* PROBLEM TO WORK ON
Format the records from the line with "Frequently Asked" to the line with "Penguin Audio 2026" as a numbered list, one line per item, with blank lines and pictures left out.
╭──
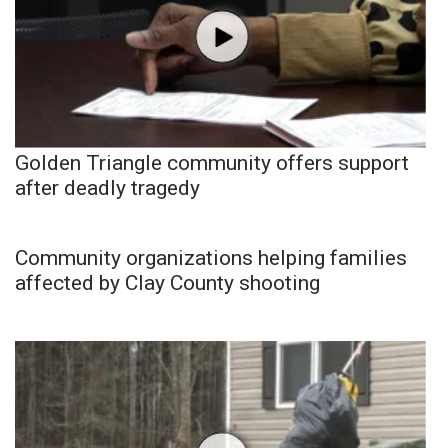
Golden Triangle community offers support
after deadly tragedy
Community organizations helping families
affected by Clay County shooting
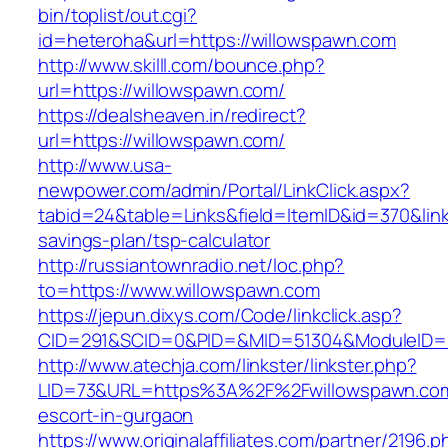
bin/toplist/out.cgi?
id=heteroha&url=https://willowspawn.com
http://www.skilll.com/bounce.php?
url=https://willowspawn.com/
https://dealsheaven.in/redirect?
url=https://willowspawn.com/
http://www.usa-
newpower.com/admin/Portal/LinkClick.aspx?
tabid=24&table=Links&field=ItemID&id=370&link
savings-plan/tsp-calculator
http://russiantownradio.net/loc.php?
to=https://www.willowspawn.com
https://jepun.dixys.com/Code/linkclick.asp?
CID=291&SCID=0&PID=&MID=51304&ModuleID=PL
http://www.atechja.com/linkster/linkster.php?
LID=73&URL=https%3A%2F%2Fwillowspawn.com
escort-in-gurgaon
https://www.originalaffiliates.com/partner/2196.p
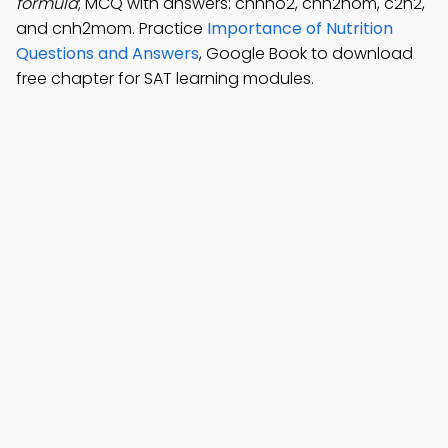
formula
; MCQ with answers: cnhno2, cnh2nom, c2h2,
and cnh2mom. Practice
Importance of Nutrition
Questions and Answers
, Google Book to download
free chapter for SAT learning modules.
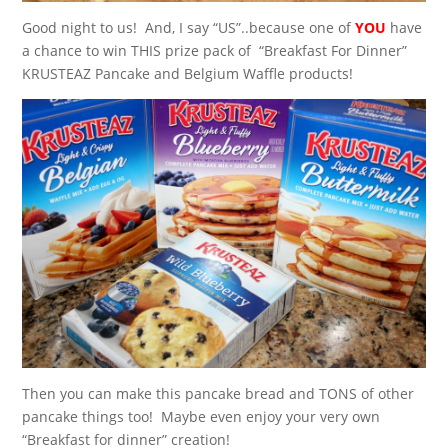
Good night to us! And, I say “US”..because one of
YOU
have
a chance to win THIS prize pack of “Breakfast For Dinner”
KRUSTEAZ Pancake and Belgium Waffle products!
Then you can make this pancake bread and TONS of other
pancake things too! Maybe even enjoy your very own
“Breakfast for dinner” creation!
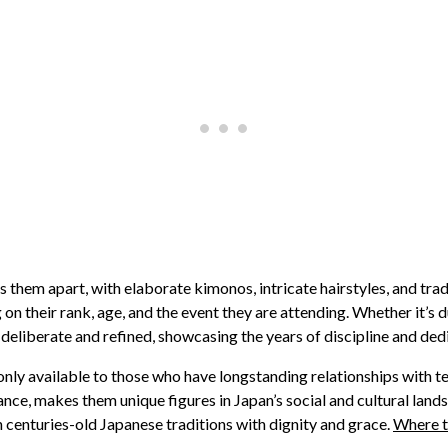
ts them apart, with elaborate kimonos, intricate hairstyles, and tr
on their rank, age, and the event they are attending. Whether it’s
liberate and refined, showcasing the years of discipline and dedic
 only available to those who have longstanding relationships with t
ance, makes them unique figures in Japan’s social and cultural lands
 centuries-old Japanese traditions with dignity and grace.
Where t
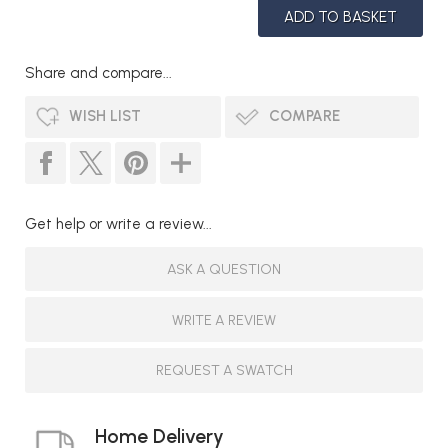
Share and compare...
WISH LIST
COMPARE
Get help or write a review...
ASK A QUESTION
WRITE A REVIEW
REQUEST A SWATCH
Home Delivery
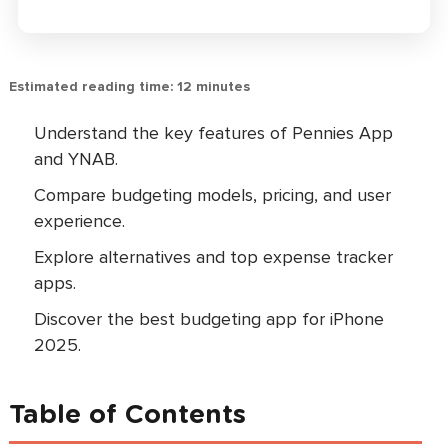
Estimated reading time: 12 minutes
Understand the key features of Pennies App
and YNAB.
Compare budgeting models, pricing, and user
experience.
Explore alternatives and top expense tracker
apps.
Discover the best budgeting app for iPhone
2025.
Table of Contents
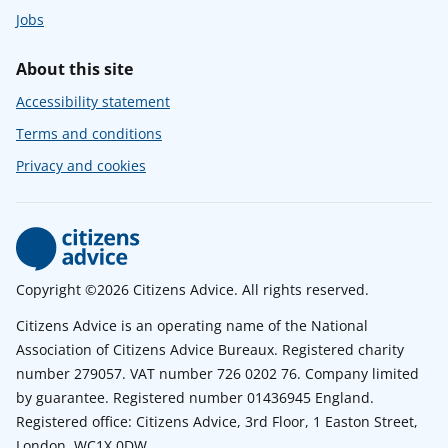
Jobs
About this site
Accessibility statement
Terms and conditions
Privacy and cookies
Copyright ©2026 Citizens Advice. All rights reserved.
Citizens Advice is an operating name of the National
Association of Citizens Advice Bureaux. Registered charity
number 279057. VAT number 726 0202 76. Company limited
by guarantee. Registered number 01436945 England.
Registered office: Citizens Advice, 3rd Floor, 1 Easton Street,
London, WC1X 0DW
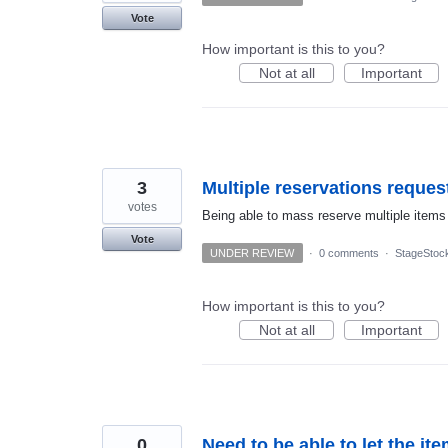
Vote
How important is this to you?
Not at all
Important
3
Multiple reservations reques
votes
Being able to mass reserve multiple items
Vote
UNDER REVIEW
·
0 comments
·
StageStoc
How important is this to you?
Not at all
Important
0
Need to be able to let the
╰──
╭──
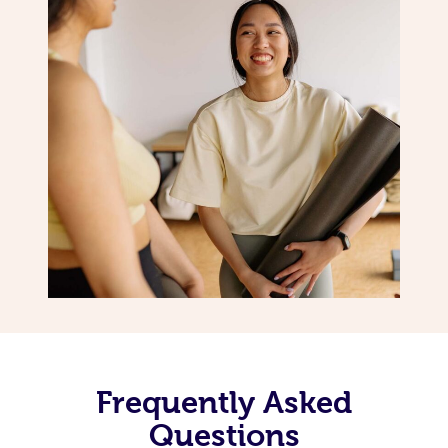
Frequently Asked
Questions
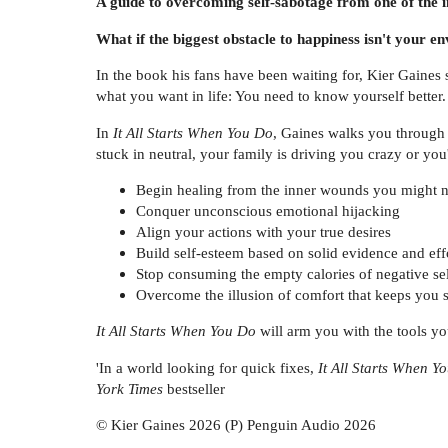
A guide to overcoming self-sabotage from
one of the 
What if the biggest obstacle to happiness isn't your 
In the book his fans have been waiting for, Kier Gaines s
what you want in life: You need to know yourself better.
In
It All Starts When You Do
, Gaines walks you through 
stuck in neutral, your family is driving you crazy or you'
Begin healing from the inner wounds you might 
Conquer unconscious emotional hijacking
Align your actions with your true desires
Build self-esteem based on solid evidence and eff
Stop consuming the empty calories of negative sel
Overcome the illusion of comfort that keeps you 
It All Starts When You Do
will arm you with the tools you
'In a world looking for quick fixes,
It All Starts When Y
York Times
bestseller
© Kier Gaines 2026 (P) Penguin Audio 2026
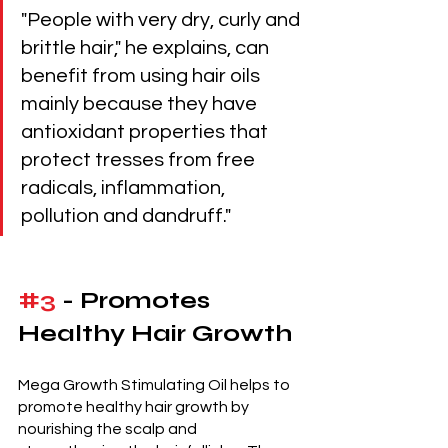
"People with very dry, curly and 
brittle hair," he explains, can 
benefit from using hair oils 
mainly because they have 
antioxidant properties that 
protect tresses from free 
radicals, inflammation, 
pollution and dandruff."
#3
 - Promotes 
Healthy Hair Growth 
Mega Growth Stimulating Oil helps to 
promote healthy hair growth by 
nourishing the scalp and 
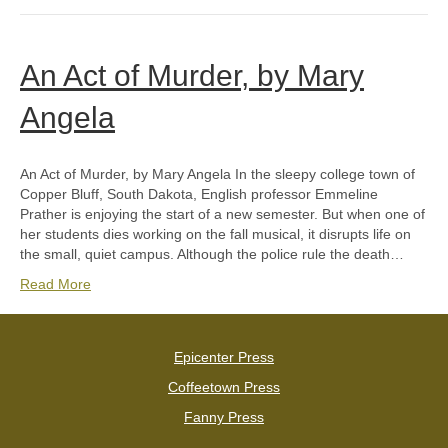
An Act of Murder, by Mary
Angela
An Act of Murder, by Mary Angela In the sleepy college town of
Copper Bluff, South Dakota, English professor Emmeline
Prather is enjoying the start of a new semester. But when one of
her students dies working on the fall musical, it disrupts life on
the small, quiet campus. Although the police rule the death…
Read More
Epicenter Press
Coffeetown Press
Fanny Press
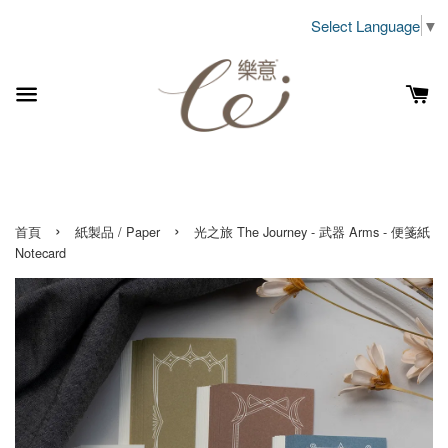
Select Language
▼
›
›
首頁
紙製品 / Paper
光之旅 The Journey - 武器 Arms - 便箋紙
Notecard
╰──
╭──
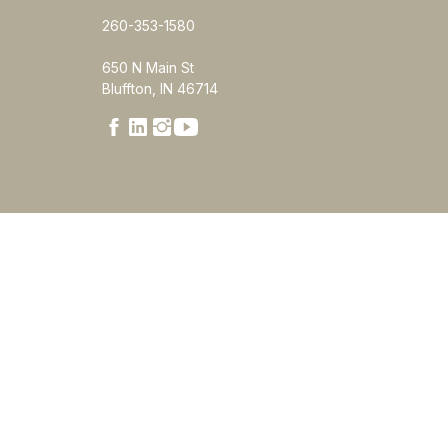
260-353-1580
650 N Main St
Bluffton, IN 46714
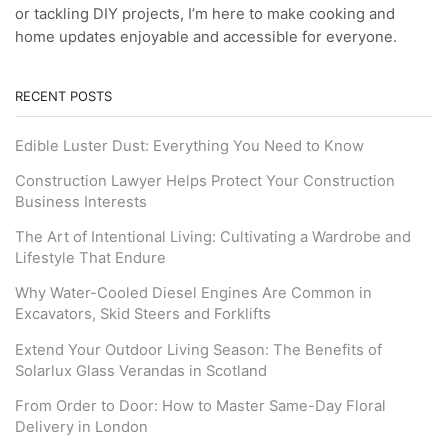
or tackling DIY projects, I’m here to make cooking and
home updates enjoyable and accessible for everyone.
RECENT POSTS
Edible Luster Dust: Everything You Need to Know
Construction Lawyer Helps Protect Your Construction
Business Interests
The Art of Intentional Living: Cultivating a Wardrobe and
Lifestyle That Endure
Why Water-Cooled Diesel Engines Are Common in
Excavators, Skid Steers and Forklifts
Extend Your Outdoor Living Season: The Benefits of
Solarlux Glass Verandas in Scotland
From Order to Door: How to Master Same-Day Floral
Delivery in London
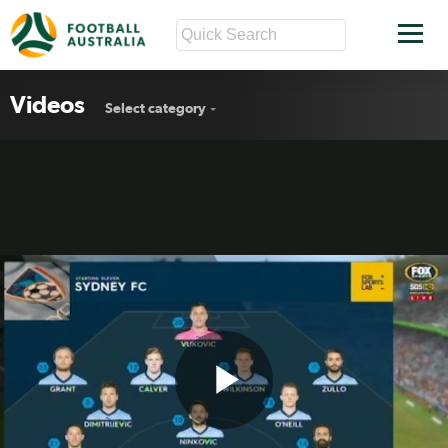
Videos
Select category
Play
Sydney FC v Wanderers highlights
╰──
* TASK ANSWER
1. Frequently Asked
2. Questions
3. A guide to overcoming self-sabotage from
4. one of the 
5. What if the biggest obstacle to happiness isn't your 
6. In the book his fans have been waiting for, Kier Gaines s
7. what you want in life: You need to know yourself better.
8. In
9. It All Starts When You Do
10. , Gaines walks you through 
11. stuck in neutral, your family is driving you crazy or you'
12. Begin healing from the inner wounds you might 
13. Conquer unconscious emotional hijacking
14. Align your actions with your true desires
15. Build self-esteem based on solid evidence and eff
16. Stop consuming the empty calories of negative sel
17. Overcome the illusion of comfort that keeps you 
18. It All Starts When You Do
19. will arm you with the tools you
20. 'In a world looking for quick fixes,
21. It All Starts When Y
22. York Times
23. bestseller
24. © Kier Gaines 2026 (P) Penguin Audio 2026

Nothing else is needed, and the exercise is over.